I remember back to 1963. That was a great year. I started off at 12 years old, and stayed that way for 10 2/3 months. I had played baseball all that summer and it was great. I hit 5 Home runs, three of them grand slams. I made the all stars. I walked all over town, fished in the Chattooga, gone to the movies. The summer of 1963 was idyllic, and I loved it.
Then, suddenly I became a teenager.
Oh God, how awkward I was. What terrible luck I had too.
I go a bad case of Athletes foot late that summer, and it just ate my feet up something awful. I had to start school that fall wearing sandals with white socks. Nobody can imagine how embarrassing an ordeal that was. My old protagonist J. Suits kidded me mercilessly about it. It took a month or so to finally get healed up….just as the weather started to cool off.
I had fairly greasy hair, so the pimples came along shortly after the feet healed up. I washed my hair regularly, but it didn’t matter. I had one or two fairly bad eruptions a week. Another embarrassing issue, and so I kind of walked around with my head down and avoided direct eye contact, especially with girls…
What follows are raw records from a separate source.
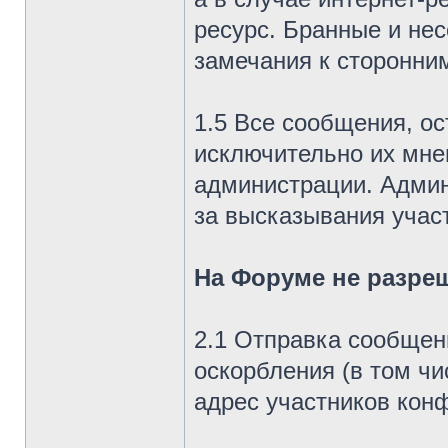
ресурс. Бранные и не
замечания к сторонни
1.5 Все сообщения, о
исключительно их мне
администрации. Админ
за высказывания учас
На Форуме не разре
2.1 Отправка сообщен
оскорбления (в том чи
адрес участников кон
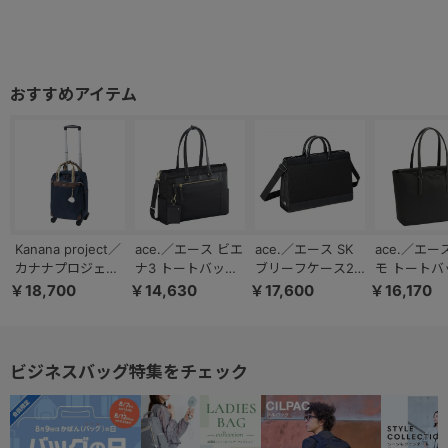
Kanana project／
ace.／エース ビエ
ace.／エース SK
ace.／エー
カナナプロジェク
ナ3 トートバッグ
ブリーフケース2
モ トートバ
ト VYG アムロー
レディースビジネ
就活バッグ ビジネ
レディース
￥18,700
￥14,630
￥17,600
￥16,170
ズTR キャリーバ
ス A4 14.0インチ
スバッグ 自立 B4
ス A4 13.
ッグ 22L 15246
サイズ 68701
サイズ 2WAY
サイズ 6881
19092
ビジネスバッグ特集をチェック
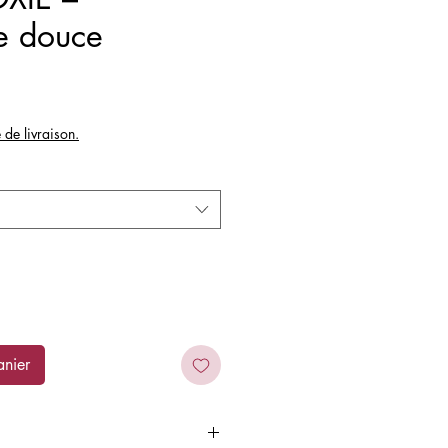
e douce
x
e de livraison.
anier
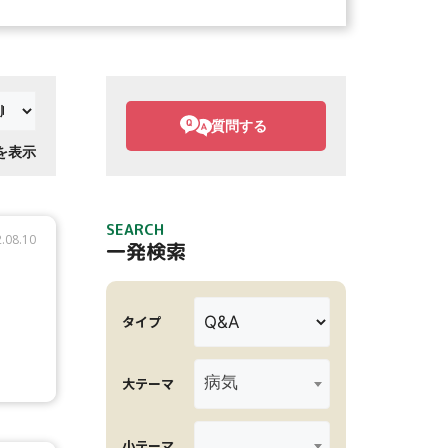
質問する
件を表示
SEARCH
.08.10
一発検索
タイプ
病気
大テーマ
小テーマ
I remember as Christmas approached, the glee club started rehearsing a Special program. One of the songs was “White Christmas” one of my favorites. I lined up in the back of the boys section and was belting it out, Bing Crosby style. My voice had already changed, and my tenor was clear and on key. I didn’t think I’d be noticed, I just loved the music, the song and the time of year. Mr. Carruth stoped in the middle of the song one day and said: “You…Bowers C’mere”.
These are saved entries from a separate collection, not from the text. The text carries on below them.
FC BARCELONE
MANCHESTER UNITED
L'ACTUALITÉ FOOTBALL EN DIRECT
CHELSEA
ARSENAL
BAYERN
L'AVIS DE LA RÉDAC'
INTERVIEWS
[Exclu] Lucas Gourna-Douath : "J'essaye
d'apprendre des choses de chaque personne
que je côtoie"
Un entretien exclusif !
I went up front. He proceeded to inform me that I was going to sing solo for the song, with the rest of the singers backing me up. I was floored, and scared crapless.
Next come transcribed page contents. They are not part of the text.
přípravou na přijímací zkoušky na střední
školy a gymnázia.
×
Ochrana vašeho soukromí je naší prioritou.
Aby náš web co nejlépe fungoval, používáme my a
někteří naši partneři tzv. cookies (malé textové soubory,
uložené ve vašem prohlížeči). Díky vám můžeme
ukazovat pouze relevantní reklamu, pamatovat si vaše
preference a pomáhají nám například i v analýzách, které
We rehearsed the song over and over the next few weeks, and when the day came for the program, I was ready. I started a little tentatively but forgot anyone else was in the assembly that morning, and did my best Bing. “Good job” said Mr. Carruth.
The year changed after that. I walked with my head up. I continued to sing every opportunity I got, and I still thank John Carruth to this day for believing in me, and helping to make my life better.
We had several good teachers, who were also decent people at our school that year, and in the ensuing four years. I was lucky to be there with a good group of teachers and some great classmates. It was a wonderful time.